Me desperté sin razón. La habitación estaba oscura, yo bien abrigada. Afuera se oía el viento suave y helado de la madrugada. Y de pronto tuve miedo. Un miedo violento e inexplicable.

Pasé horas acurrucada, intentando descifrar los extraños sonidos que acechaban alrededor de las paredes. Oí balazos distantes. Oí el llanto de un bebé. Oí voces de vampiros conspirando.

Ya a punto de gritar pregunté: por dios, qué me pasa. Me tapé la boca. Había recordado de repente que no estaba sola. Al otro lado de la cama, en la oscuridad, había un hombre durmiendo. Recién entonces reconocí el sonido de su respiración entre los demás sonidos. El viento rodó por los techos haciendo un ruidito burlón. Un suspiro me abandonó. El enigma estaba resuelto.

Pasé el resto de la noche acurrucada, absorta, oyendo el monótono clap -clap de una puerta que se golpeaba a lo lejos. No significaba nada.

Berreo teológico






El bienestar es un valor en ausencia. En presencia es una licuadora de almas.

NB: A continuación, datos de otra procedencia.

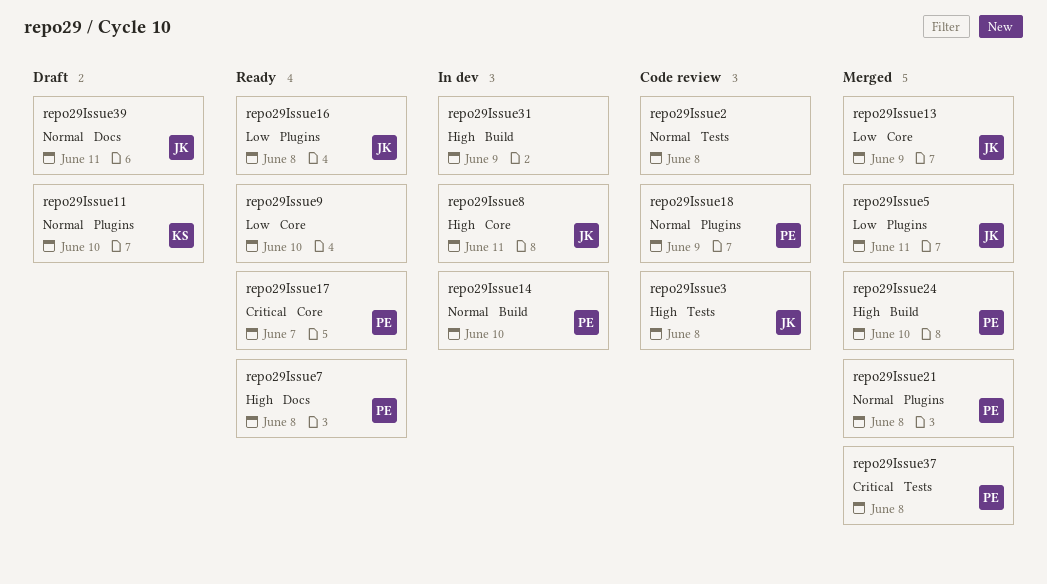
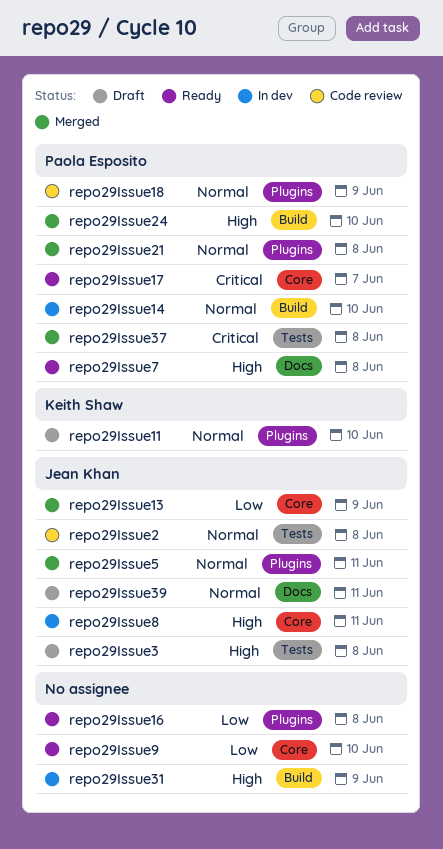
repo29Issue16, owner: Jean Khan -> none
repo29Issue2, owner: none -> Jean Khan
repo29Issue3, status: Code review -> Draft
repo29Issue5, priority: Low -> Normal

La observación demuestra que el cuerpo humano no soporta ese estado por períodos prolongados. La reacción es casi inmunológica.

Necesitamos desesperadamente un poco de vidrio entre las muelas. Debe haber, en alguna parte, una maledicencia que sea capaz de reducirnos a mendigar en las vías. Debe haber por lo menos un meteoro enloquecido acercándose por el espacio. Es necesario. No hay aliento humano sin esa perspectiva.

Se deduce, por lo tanto, que el hueso del alma tiene que ser un mal. El bienestar persistente solo produce un espeso licuado de cadáveres.


En el pasillo:
- ¡Doctor! ¡Doctor! Disculpe que lo moleste sin turno, pero estoy muy asustada.
- ¿Qué le pasa Carmen?
- Escucho voces, Doctor. Me dicen ¡puta! ¡puta!. Todo el tiempo. Me van a volver loca...
- Está bien. Hizo bien en venir. ¿Cuándo empezaron las voces?
- Hace como tres meses...
- ¡Tres meses! ¿Y cómo no me dijo antes?
- Yo creía que eran los vecinos. Pero esta semana se fueron de viaje. Estoy sola. No hay nadie más en el edificio y me siguen llamando: ¡puta! ¡puta!